La Audencia Provincial de Múnich ha admitido a trámite la acusación de soborno contra el patrón de la Fórmula Uno, el británico Bernie Ecclestone, por el presunto pago de 44 millones de dólares a un antiguo directivo del banco público bávaro BayernLB.
La fiscalía considera que Ecclestone sobornó al banquero alemán Gerhard Gribkowsky durante el proceso de venta de la participación que tenía el BayernLB en el negocio de la Fórmula 1.
El banquero recibió en 2006 el encargo del instituto público BayernLB, a cuyo consejo de administración pertenecía, de vender su participación en la Fórmula 1, operación en la que trabajó estrechamente con Ecclestonne.
Ecclestone recibió del banco una comisión de 66 millones de euros de los que retornó al banquero 44 millones para que el banco vendiera su participación a la empresa CVC.
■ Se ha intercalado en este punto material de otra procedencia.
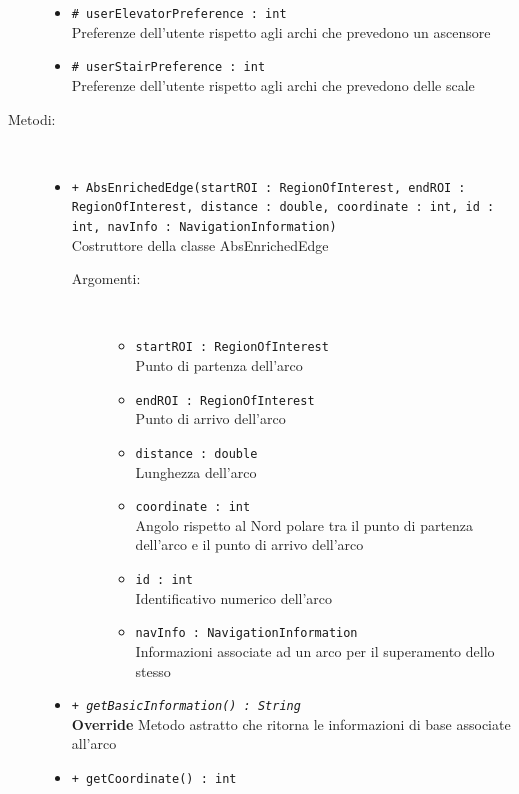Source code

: \documentclass[../DefinizioneDiProdotto.tex]{subfiles}
\begin{document}
\begin{description}
\begin{itemize}
		\item \texttt{\# userElevatorPreference : int}\\
		Preferenze dell'utente rispetto agli archi che prevedono un ascensore
		
		\item \texttt{\# userStairPreference : int}\\
		Preferenze dell'utente rispetto agli archi che prevedono delle scale
		
	\end{itemize}
	\item[Metodi:] \
	\begin{itemize}
		\item \texttt{+ AbsEnrichedEdge(startROI : RegionOfInterest, endROI : RegionOfInterest, distance : double, coordinate : int, id : int, navInfo : NavigationInformation)}\\
		Costruttore della classe AbsEnrichedEdge
		\begin{description}
			\item[Argomenti:] \
			\begin{itemize}
				\item \texttt{startROI : RegionOfInterest}\\
				Punto di partenza dell'arco\item \texttt{endROI : RegionOfInterest}\\
				Punto di arrivo dell'arco\item \texttt{distance : double}\\
				Lunghezza dell'arco\item \texttt{coordinate : int}\\
				Angolo rispetto al Nord polare tra il punto di partenza dell'arco e il punto di arrivo dell'arco\item \texttt{id : int}\\
				Identificativo numerico dell'arco\item \texttt{navInfo : NavigationInformation}\\
				Informazioni associate ad un arco per il superamento dello stesso\end{itemize}
		\end{description}
		\item \texttt{+ \textit{getBasicInformation() : String}}\\
		\textbf{Override} Metodo astratto che ritorna le informazioni di base associate all'arco
		\item \texttt{+ getCoordinate() : int}\\

\end{itemize}
\end{description}
\end{document}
En el caso será decisivo que se pueda probar que Ecclestone sabía que Gribkowsky era empleado de un banco público y que, como tal, no podía recibir comisiones.
Gribkowski fue condenado a ocho años de cárcel y en la sentencia el juez Peter Noll dijo que Ecclestone había conducido al banquero al delito.
Ecclestone ha rechazado repetidas veces las acusaciones y asegura no haber hecho nada ilegal. El proceso deberá empezar a final de abril.
Consecuencias
Según publica El País, la noticia ha propiciado que CVC Capital Partners, empresa de capital riesgo de los derechos de explotación del gran circo, aparte al magnate de la toma de decisiones importantes mientras dure el proceso judicial en Múnich.
Eso sí, dicha empresa ha ratificado a Ecclestone como gerente del negocio, por lo que seguirá ligado a la actividad de la F-1 y el negocio de las carreras.
La dimisión de Ecclestone, por tanto, está condicionada por la decisión de CVC.
A partir de ahora, la firma de contratos y las operaciones de mayor relevancia deberán ser aprobadas por el presidente de dicha entidad, Peter Brabeck-Letmathe, y el vicepresidente, Donald Mackenzie.